Atlanta Schools and Test Cheating

The schools in Atlanta, Georgia have been under investigation after a state investigator revealed cheating in nearly half of the district’s 100 schools. The school is considering imposing punishments on the teachers and administrators of the schools involved.

W. Edwards Deming—the guru of Japanese manufacturing and the expert in increasing quality while reducing costs—would state that 96% of the blame belongs on the school district, rather than on the teachers. The reason is that the school district is basing its assessment on standardized tests.

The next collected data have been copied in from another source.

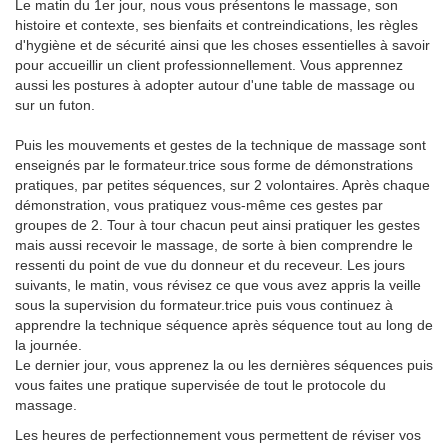
Le matin du 1er jour, nous vous présentons le massage, son
histoire et contexte, ses bienfaits et contreindications, les règles
d'hygiène et de sécurité ainsi que les choses essentielles à savoir
pour accueillir un client professionnellement. Vous apprennez
aussi les postures à adopter autour d'une table de massage ou
sur un futon.
Puis les mouvements et gestes de la technique de massage sont
enseignés par le formateur.trice sous forme de démonstrations
pratiques, par petites séquences, sur 2 volontaires. Après chaque
démonstration, vous pratiquez vous-même ces gestes par
groupes de 2. Tour à tour chacun peut ainsi pratiquer les gestes
mais aussi recevoir le massage, de sorte à bien comprendre le
ressenti du point de vue du donneur et du receveur. Les jours
suivants, le matin, vous révisez ce que vous avez appris la veille
sous la supervision du formateur.trice puis vous continuez à
apprendre la technique séquence après séquence tout au long de
la journée.
Le dernier jour, vous apprenez la ou les dernières séquences puis
vous faites une pratique supervisée de tout le protocole du
massage.
Les heures de perfectionnement vous permettent de réviser vos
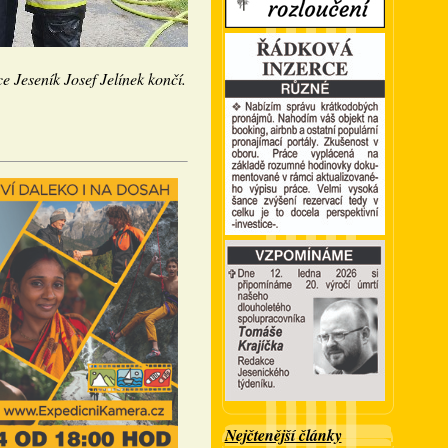
ce Jeseník Josef Jelínek končí.
Nejčtenější články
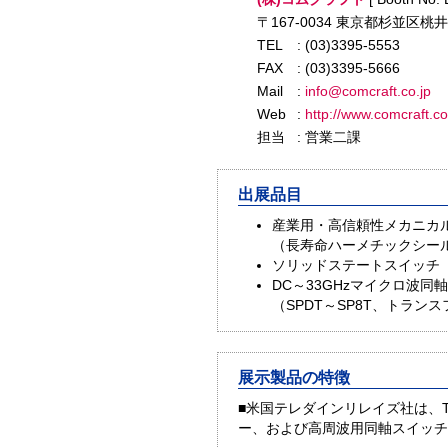
〒167-0034 東京都杉並区桃井1
TEL
: (03)3395-5553
FAX
: (03)3395-5666
Mail
:
info@comcraft.co.jp
Web
:
http://www.comcraft.co
担当
: 営業二課
出展品目
産業用・高信頼性メカニカ
（長寿命ハーメチックシー
ソリッドステートスイッチ
DC～33GHzマイクロ波同
（SPDT～SP8T、トラン
展示製品の特徴
■米国テレダインリレイズ社は、
ー、および高周波用同軸スイッ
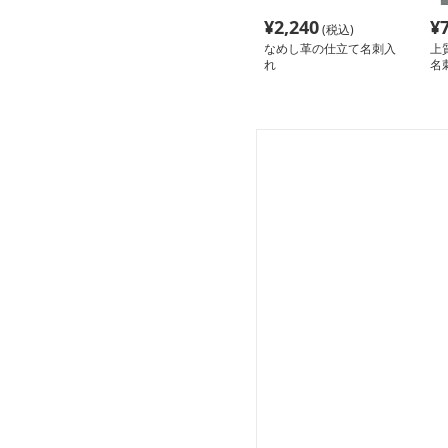
¥
2,240
¥
(税込)
なめし革の仕立て名刺入
上
れ
名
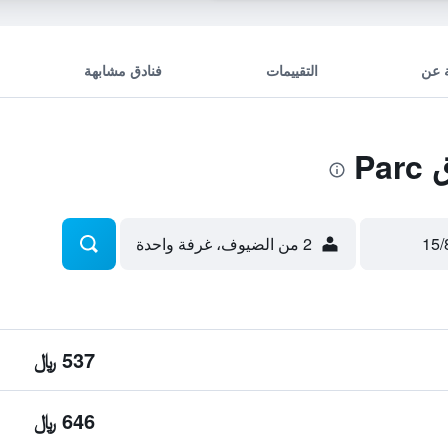
 عن
التقييمات
فنادق مشابهة
P
2 من الضيوف، غرفة واحدة
537 ﷼
646 ﷼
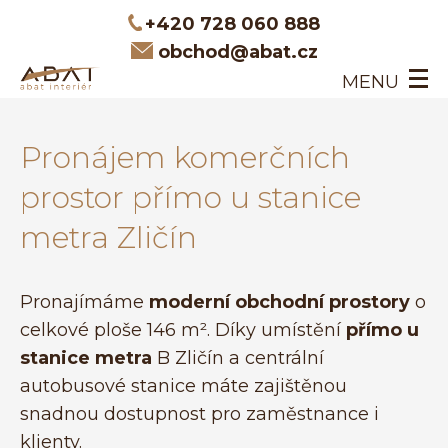
+420 728 060 888
obchod@abat.cz
MENU
ÚVOD
Pronájem komerčních
INTERIÉROVÉ DVEŘE
DVEŘE NA MÍRU
prostor přímo u stanice
O NÁS
metra Zličín
KONTAKT
Pronajímáme
moderní obchodní prostory
o
celkové ploše 146 m². Díky umístění
přímo u
stanice metra
B Zličín a centrální
autobusové stanice máte zajištěnou
snadnou dostupnost pro zaměstnance i
klienty.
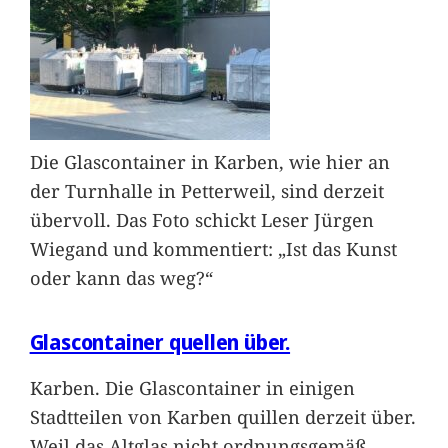
Die Glascontainer in Karben, wie hier an
der Turnhalle in Petterweil, sind derzeit
übervoll. Das Foto schickt Leser Jürgen
Wiegand und kommentiert: „Ist das Kunst
oder kann das weg?“
Glascontainer quellen über.
Karben. Die Glascontainer in einigen
Stadtteilen von Karben quillen derzeit über.
Weil das Altglas nicht ordnungsgemäß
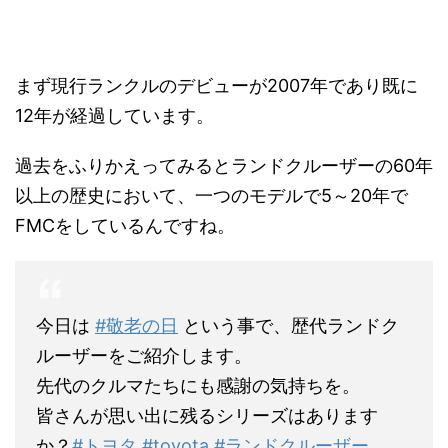
まず現行ランクルのデビューが2007年であり既に
12年が経過しています。
過去をふりかえってみるとランドクルーザーの60年
以上の歴史において、一つのモデルで5～20年で
FMCをしているんですね。
今日は
#敬老の日
という事で、歴代ランドク
ルーザーをご紹介します。
先代のクルマたちにも感謝の気持ちを。
皆さんが思い出に残るシリーズはあります
か？
#トヨタ
#toyota
#ランドクルーザー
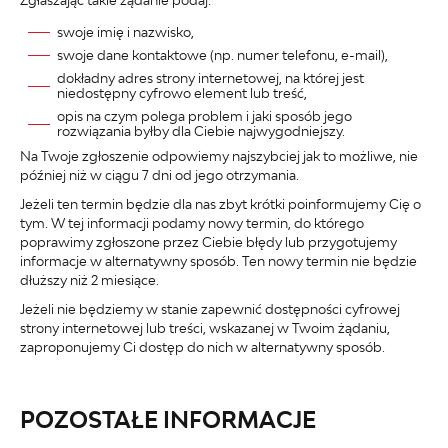
swoje imię i nazwisko,
swoje dane kontaktowe (np. numer telefonu, e-mail),
dokładny adres strony internetowej, na której jest
niedostępny cyfrowo element lub treść,
opis na czym polega problem i jaki sposób jego
rozwiązania byłby dla Ciebie najwygodniejszy.
Na Twoje zgłoszenie odpowiemy najszybciej jak to możliwe, nie
później niż w ciągu 7 dni od jego otrzymania.
Jeżeli ten termin będzie dla nas zbyt krótki poinformujemy Cię o
tym. W tej informacji podamy nowy termin, do którego
poprawimy zgłoszone przez Ciebie błędy lub przygotujemy
informacje w alternatywny sposób. Ten nowy termin nie będzie
dłuższy niż 2 miesiące.
Jeżeli nie będziemy w stanie zapewnić dostępności cyfrowej
strony internetowej lub treści, wskazanej w Twoim żądaniu,
zaproponujemy Ci dostęp do nich w alternatywny sposób.
POZOSTAŁE INFORMACJE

Atlanta is doing what other schools across the nation are doing, namely, basing educational progress on standardized achievement tests.  As Nido Quebin, president of High Point University in High Point, North Carolina has so eloquently stated:

If the premise is erroneous,
the question will be erroneous,
the answer will be erroneous,
and the outcome will be erroneous.
Never allow erroneous premises to enter your life or you will be constipated in no time.

Education in this country is constipated, and a significant reason for this is the use of  standardized tests to measure learning and in some cases even teacher effectiveness.

Anyone who is literate in testing and knows how these tests are constructed knows that standardized tests serve a good purpose—but measuring progress is NOT one of them.

The problem is twofold: (1) an erroneous premise is being used (using standardized tests to measure progress), and (2) the approach encourages unprofessional conduct.

The only way to prevent situations such as in Atlanta, Washington, D.C., and other school districts across the county is to evaluate learning (and teachers) with instruments that are valid and reliable. Standardized tests (1) exclude items that too many students mark correctly,  (2)  are aimed at spreading out scores, (3) include many items that have nothing to do with what is taught but do include  items that are based on student socio-economic backgrounds, and (4) are rarely aligned to the local curriculum.

If school leaders and administrators expect professional behavior on the part of teachers, they should start with their own use of justifiable, reliable, and valid approaches—not on erroneous premises.